During that year, Microsoft made a deal with the EU to give owners of Windows-based PCs a ballot that would display many different web browsers to download, including Microsoft's own Internet Explorer. However, Microsoft later admitted that a "technical error" did not display the required browser download ballot on a number of PCs in Europe for a lengthy period from 2011 to 2012.
The EU was not pleased that the agreement had been broken and in March 2013 it fined Microsoft 561 million euros, or $732 million. Reuters reports that in her lawsuit, Barovic said she asked Microsoft to investigate how the "technical error" took place and take action against any board members and executives who had not performed their duties. Microsoft later replied to her that they found no cause to take action against any current or former board members or executives.

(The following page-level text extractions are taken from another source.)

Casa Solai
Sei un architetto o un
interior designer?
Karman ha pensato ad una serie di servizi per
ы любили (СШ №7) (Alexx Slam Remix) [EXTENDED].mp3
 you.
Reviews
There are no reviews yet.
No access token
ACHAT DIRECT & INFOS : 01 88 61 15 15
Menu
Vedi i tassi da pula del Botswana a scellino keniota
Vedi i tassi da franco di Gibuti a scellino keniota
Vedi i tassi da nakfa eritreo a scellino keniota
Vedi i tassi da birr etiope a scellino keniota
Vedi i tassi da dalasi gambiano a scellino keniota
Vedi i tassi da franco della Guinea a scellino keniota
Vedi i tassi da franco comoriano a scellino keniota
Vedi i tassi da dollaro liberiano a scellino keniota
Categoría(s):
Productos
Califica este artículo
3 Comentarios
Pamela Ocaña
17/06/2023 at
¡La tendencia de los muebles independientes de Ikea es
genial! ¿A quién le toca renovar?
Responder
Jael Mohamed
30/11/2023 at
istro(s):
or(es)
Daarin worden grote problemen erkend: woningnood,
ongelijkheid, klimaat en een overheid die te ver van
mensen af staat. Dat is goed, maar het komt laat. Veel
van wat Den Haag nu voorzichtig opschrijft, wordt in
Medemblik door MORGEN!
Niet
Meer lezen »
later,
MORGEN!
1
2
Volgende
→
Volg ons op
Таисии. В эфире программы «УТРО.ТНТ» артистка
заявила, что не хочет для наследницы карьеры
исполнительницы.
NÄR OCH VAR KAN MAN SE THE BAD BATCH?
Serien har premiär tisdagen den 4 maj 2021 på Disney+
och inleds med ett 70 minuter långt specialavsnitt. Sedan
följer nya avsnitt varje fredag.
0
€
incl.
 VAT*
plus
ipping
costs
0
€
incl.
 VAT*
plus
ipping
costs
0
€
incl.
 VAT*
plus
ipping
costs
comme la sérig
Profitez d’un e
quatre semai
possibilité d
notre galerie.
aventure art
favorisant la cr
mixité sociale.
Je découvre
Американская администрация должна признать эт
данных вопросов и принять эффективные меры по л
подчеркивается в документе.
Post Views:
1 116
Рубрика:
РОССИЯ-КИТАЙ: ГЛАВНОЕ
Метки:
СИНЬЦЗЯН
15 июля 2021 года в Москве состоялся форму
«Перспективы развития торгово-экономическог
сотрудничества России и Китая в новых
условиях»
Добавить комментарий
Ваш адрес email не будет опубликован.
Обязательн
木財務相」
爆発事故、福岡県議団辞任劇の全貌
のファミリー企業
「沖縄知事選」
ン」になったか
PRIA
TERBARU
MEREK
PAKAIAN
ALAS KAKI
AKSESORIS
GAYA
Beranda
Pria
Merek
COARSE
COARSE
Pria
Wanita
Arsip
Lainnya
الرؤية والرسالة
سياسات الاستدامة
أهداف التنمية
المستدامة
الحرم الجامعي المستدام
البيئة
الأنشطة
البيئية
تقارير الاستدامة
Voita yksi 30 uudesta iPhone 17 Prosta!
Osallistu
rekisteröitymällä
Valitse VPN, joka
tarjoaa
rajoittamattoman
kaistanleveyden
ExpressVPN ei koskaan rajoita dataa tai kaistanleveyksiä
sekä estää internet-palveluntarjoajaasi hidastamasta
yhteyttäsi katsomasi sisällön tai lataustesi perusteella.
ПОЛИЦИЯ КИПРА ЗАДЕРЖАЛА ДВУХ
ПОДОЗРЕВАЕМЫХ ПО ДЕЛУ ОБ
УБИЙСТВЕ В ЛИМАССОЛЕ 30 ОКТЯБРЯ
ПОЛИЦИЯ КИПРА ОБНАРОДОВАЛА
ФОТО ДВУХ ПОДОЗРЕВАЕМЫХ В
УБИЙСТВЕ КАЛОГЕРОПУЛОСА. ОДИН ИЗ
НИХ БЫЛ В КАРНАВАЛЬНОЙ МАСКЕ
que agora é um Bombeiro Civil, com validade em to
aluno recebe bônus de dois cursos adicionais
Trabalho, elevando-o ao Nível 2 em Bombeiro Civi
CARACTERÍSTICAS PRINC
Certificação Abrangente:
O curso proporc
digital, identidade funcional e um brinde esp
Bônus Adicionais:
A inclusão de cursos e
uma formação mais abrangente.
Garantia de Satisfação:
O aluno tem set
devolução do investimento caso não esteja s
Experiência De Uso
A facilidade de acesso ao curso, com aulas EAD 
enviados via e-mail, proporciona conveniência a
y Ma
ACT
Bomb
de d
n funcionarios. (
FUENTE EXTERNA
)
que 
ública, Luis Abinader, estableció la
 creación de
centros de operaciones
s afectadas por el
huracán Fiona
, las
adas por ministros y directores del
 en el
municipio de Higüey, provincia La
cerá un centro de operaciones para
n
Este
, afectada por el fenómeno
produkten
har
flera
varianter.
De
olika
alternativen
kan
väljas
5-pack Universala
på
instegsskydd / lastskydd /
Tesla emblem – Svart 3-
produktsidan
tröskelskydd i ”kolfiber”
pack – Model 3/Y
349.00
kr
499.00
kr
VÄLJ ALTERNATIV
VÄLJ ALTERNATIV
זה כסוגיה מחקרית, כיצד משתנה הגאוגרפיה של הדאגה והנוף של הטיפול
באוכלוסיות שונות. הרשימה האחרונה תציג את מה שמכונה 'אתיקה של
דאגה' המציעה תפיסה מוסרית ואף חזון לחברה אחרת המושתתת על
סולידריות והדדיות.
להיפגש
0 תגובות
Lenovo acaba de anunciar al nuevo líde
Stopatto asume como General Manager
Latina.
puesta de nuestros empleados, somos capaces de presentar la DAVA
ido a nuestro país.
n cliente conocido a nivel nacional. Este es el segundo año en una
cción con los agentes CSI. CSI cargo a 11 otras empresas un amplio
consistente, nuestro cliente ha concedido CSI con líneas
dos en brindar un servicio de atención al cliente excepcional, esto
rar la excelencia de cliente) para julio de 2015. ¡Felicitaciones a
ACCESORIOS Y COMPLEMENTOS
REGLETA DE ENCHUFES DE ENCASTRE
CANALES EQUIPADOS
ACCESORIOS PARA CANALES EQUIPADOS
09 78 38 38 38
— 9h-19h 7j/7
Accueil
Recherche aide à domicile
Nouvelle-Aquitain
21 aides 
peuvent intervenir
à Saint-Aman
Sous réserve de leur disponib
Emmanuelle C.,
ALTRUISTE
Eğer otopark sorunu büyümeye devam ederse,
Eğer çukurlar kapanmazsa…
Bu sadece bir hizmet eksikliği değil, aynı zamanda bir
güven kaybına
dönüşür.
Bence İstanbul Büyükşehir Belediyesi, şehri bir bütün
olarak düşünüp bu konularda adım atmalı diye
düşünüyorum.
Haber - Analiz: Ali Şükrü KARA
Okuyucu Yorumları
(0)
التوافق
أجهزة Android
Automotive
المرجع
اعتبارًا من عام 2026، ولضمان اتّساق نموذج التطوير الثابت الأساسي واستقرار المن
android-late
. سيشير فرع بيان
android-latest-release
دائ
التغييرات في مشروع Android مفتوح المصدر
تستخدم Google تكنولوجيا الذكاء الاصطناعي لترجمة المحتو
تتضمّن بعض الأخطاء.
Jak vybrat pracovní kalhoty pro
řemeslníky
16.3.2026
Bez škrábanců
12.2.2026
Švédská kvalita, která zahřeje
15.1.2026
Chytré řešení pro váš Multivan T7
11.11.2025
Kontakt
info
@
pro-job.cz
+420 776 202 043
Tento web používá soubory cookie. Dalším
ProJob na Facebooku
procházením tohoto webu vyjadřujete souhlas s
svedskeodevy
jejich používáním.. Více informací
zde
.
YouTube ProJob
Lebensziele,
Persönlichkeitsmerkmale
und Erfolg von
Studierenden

Now Barovic is suing the board, claiming their investigation was insufficient.
In its own statement, Microsoft said:
Ms. Barovic asked the board to investigate her demand and bring a lawsuit against the board and company executives. The board thoroughly considered her demand as she requested and found no basis for such a suit.
In 2012, Microsoft did not pay the full amount of bonus money that could have been received by CEO Steve Ballmer and Windows division head Steven Sinofsky during that year. This was due to what the company's board said was the "Windows division's failure" over the lack of a web browser ballot for some European PCs. Neither Ballmer nor Sinofsky work at Microsoft anymore, although Ballmer is still a member of its board.